## Kutipan Teks
┄┄┄┄┄┄

Wawancara tidak terstruktur : ketika melakukan wawancara, pewawancara menggunakan pedoman wawancara yang berisi pokok-pokok pertanyaan saja, dan mengembangkan sendiri pertanyaan-pertanyaan sesuai dengan data atau informasi yang diinginkan.
Wawancara kombinasi : pewawancara dapat menggunakan sekaligus kedua jenis wawancara dengan tujuan untuk mendapatkan data atau informasi yang maksimal dari individu.
3. PERAN PEWAWANCARA
Keberhasilan melakukan wawancara sangat ditentukan oleh peran dari pewawancara. Peran dimulai sejak awal, pertengahan hingga akhir dari wawancara yang dilakukan. Keberhasilan melakukan wawancara akan menghasilkan data atau informasi yang lengkap, mendalam, obyektif dan akurat. Pewawancara hendaknya dapat membawa suasana wawancara berjalan secara terbuka, akrab dan menyenangkan sehingga wawancara dapat berjalan lancar dan tujuan wawancara tercapai.
Di awal wawancara pewawancara hendaknya mampu membangun hubungan baik dengan individu dengan menjelaskan terlebih dahulu tujuan dari wawancara yang akan dilakukan, lama wawancara, dan menjelaskan adanya asas kerahasiaan terhadap seluruh informasi yang akan diberikan.
Selanjutnya pada bagian inti wawancara, pewawancara mengajukan pertanyan-pertanyaan yang telah disiapkan melalui pedoman wawancara yang telah disiapkan dengan hati-hati, teliti dan menggunakan kalimat yang sederhana dan jelas. Agar individu dapat menangkap dan memahami serta memberikan informasi sesuai dengan pertanyaan yang diajukan.
Selama proses wawancara berlangsung, dapat dilakukan pencatatan terhadap hasil wawancara melalui alat rekam yang telah disiapkan dengan terlebih dahulu memberitahukan kepada individu bahwa alat rekam hanya digunakan untuk kepentingan wawancara dan kepentingan individu agar seluruh informasi yang telah diberikan dapat secara lengkap diketahui dan dipahami secara menyeluruh. Namun apabila individu menolak maka pencatatan dapat segera dilakukan setelah wawancara selesai.
Pada tahap penutupan, pewawancara mengakhiri proses wawancara dengan membuat kesimpulan dari wawancara yang dilakukan, dan apabila masih diperlukan wawancara berikutnya dapat membuat kesepakatan bersama dengan individu.
Beberapa hal yang perlu diperhatikan oleh pewawancara dalam bidang Bimbingan dan Konseling, adalah bahwa proses wawancara yang dilakukan selain bertujuan untuk mengumpulkan data atau informasi tentang individu atau mahasiswa secara mendalam sehubungan dengan permasalahan yang sedang dihadapi, sekaligus dapat digunakan untuk membangun hubungan baik atau rapport dengan individu, meningkatkan intensitas hubungan, mendorong kemampuan untuk membuka diri, meningkatkan pemahaman, dan mengembangkan kemampuan dalam menerima, dan mengembangkan kepercayaan antara pewawancara dengan mahasiswanya. Sehingga diharapkan adanya keterbukaan pada diri mahasiswa terhadap permasalahan-permasalahan yang sedang dihadapi dan memudahkan pembimbing akademik untuk mengetahui dan memahami dengan benar permasalahan yang sedang dihadapi mahasiswa yang dibimbingnya.

┄┄┄┄┄┄

## Item yang Disediakan

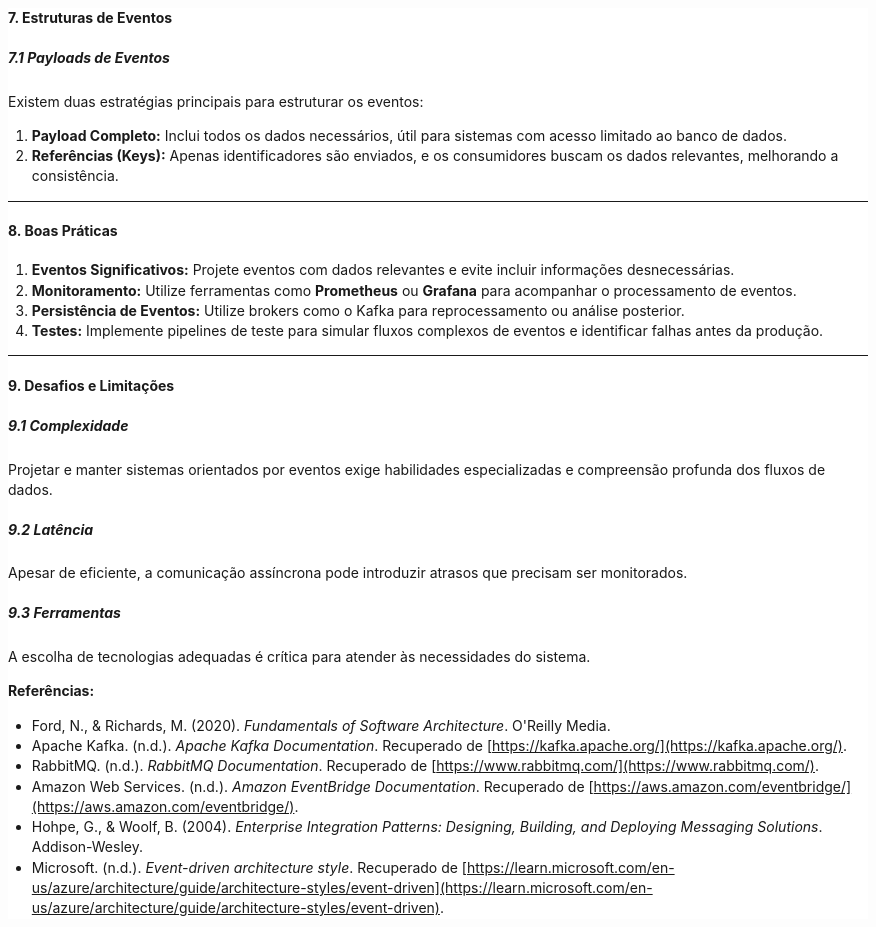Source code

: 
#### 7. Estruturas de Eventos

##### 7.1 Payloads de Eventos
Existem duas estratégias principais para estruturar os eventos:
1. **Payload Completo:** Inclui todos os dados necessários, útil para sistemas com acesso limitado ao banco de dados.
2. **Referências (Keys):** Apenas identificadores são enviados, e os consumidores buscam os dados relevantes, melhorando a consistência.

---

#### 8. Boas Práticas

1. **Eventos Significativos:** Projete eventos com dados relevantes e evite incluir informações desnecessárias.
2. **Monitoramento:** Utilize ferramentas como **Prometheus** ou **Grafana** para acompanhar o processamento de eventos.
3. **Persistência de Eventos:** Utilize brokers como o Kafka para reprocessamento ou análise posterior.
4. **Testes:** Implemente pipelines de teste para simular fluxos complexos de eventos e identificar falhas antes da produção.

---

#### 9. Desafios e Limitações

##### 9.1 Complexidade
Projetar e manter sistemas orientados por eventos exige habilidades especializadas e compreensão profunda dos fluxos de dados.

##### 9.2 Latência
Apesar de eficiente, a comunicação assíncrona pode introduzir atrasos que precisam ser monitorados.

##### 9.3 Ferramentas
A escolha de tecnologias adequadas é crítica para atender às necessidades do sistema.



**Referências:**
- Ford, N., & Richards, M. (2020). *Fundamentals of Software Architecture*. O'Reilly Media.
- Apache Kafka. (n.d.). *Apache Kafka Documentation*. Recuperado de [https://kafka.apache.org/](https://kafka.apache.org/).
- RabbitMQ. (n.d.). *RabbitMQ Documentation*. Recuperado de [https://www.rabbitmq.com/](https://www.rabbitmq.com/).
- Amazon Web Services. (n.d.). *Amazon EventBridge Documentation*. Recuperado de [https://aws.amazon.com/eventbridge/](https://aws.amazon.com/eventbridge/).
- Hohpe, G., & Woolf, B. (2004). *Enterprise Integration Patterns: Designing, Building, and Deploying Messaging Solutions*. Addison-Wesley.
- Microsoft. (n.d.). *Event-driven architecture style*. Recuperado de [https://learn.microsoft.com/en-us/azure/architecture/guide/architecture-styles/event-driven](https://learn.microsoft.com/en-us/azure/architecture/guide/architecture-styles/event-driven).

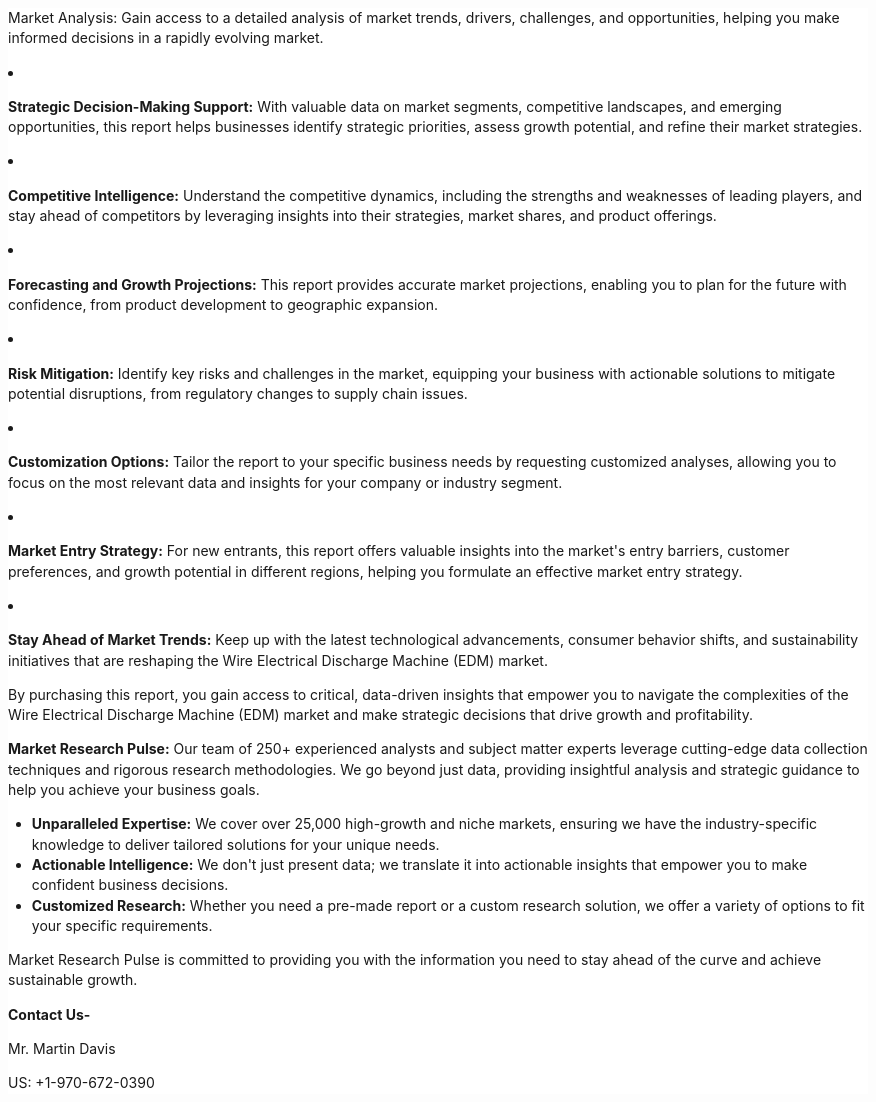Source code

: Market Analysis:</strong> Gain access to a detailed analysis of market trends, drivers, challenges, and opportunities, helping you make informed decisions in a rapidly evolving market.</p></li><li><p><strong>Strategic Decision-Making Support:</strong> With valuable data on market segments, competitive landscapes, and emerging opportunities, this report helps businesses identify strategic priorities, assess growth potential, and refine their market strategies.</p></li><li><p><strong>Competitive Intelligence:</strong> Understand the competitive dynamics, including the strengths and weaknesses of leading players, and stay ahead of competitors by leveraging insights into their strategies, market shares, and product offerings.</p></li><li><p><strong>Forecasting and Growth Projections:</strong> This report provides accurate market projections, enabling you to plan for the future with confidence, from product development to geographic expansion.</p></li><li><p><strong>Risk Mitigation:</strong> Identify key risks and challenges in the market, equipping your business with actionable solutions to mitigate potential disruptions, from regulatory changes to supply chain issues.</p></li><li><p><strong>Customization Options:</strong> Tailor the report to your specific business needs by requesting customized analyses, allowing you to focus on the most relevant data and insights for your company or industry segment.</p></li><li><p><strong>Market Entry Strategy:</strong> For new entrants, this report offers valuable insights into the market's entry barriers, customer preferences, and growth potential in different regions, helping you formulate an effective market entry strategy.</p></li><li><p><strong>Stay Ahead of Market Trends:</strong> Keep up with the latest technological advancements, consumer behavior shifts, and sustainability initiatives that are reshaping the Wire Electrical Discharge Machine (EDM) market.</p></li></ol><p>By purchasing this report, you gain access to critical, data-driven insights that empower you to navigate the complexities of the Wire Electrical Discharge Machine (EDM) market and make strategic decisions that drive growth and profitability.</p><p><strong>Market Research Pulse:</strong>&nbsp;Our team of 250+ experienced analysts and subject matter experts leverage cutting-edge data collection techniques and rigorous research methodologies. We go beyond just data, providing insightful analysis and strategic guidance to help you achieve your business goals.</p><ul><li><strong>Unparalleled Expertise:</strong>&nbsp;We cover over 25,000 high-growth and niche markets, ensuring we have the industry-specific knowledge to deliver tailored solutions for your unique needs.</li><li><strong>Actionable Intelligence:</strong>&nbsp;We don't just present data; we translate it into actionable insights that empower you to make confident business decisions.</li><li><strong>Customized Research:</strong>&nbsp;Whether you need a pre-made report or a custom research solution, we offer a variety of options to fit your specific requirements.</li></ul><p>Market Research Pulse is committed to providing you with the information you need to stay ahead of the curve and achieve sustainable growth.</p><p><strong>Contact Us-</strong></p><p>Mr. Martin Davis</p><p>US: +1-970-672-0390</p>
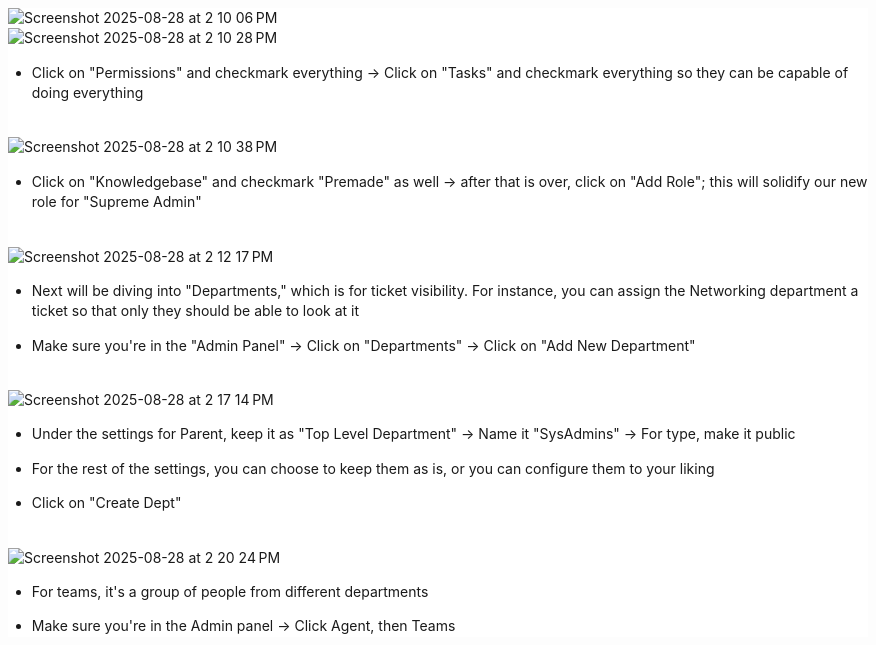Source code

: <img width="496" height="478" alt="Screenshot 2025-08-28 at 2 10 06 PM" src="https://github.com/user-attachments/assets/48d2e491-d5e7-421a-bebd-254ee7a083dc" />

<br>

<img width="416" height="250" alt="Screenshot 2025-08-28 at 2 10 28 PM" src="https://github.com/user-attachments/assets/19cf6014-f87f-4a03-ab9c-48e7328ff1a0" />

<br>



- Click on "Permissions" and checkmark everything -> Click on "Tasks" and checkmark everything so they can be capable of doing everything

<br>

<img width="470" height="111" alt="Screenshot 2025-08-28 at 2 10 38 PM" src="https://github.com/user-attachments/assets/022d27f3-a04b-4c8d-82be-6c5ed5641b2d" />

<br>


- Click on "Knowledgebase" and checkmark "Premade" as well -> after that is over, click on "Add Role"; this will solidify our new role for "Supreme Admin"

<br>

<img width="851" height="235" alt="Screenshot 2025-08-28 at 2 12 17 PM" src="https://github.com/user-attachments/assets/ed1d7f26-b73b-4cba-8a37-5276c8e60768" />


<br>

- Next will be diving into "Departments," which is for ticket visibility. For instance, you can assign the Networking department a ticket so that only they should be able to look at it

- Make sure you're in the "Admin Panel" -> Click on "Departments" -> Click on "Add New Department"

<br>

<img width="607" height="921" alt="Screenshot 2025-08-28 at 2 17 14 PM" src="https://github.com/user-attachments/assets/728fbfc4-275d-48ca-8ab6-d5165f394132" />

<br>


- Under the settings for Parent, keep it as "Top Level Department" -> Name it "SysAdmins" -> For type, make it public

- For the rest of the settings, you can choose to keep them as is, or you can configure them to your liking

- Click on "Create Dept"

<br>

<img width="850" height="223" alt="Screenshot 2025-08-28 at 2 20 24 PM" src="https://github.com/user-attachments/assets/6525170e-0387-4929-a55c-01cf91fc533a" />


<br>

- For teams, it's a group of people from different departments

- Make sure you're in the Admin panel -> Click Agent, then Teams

┄┄┄┄┄┄

Menurut kutipan teks tentang peran pewawancara, apa saja sifat data atau informasi yang dihasilkan oleh wawancara yang berhasil? Item-item tersebut tidak dipakai sama sekali di sini.

## Hasil Latihan
Lengkap, mendalam, obyektif, dan akurat.